● **What to work on**
Which lines in the records below contain the word "kunt"? Report each of them.

**** Extracted records

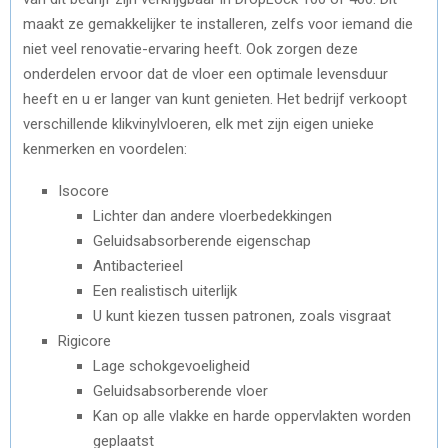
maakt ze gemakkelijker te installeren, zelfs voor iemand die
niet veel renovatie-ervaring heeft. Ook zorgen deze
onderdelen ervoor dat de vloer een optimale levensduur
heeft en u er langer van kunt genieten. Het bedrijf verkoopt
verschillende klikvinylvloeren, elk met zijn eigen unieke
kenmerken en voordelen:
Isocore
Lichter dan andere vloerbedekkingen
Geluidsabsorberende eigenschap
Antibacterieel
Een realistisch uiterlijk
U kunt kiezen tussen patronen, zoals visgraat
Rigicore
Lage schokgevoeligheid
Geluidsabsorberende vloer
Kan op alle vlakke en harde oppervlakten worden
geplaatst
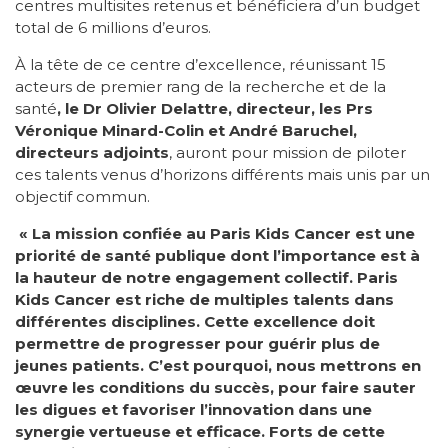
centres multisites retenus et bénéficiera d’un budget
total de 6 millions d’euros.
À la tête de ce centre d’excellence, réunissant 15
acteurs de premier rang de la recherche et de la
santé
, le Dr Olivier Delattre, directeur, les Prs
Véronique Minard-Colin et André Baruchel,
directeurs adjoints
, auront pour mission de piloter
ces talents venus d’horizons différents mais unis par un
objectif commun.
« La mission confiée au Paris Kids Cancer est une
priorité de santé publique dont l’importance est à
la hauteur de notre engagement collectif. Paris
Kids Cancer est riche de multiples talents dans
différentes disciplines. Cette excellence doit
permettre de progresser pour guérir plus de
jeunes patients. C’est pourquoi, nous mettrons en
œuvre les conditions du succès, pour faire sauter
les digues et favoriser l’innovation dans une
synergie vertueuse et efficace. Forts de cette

********
**** Extracted records

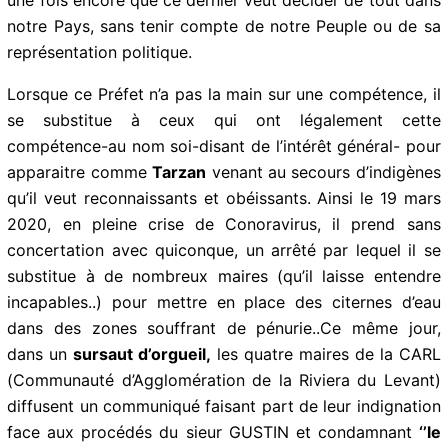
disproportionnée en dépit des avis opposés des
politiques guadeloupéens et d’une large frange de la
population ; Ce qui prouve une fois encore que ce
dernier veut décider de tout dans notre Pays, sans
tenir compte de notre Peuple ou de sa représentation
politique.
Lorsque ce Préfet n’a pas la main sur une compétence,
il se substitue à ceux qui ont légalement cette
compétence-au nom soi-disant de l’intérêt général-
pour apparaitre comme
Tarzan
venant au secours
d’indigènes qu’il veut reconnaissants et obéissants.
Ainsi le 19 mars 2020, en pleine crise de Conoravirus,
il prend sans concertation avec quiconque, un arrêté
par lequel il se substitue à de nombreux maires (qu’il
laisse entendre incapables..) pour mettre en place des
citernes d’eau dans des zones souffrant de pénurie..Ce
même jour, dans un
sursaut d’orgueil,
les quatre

********

● **Exercise solution**
heeft en u er langer van kunt genieten. Het bedrijf verkoopt
U kunt kiezen tussen patronen, zoals visgraat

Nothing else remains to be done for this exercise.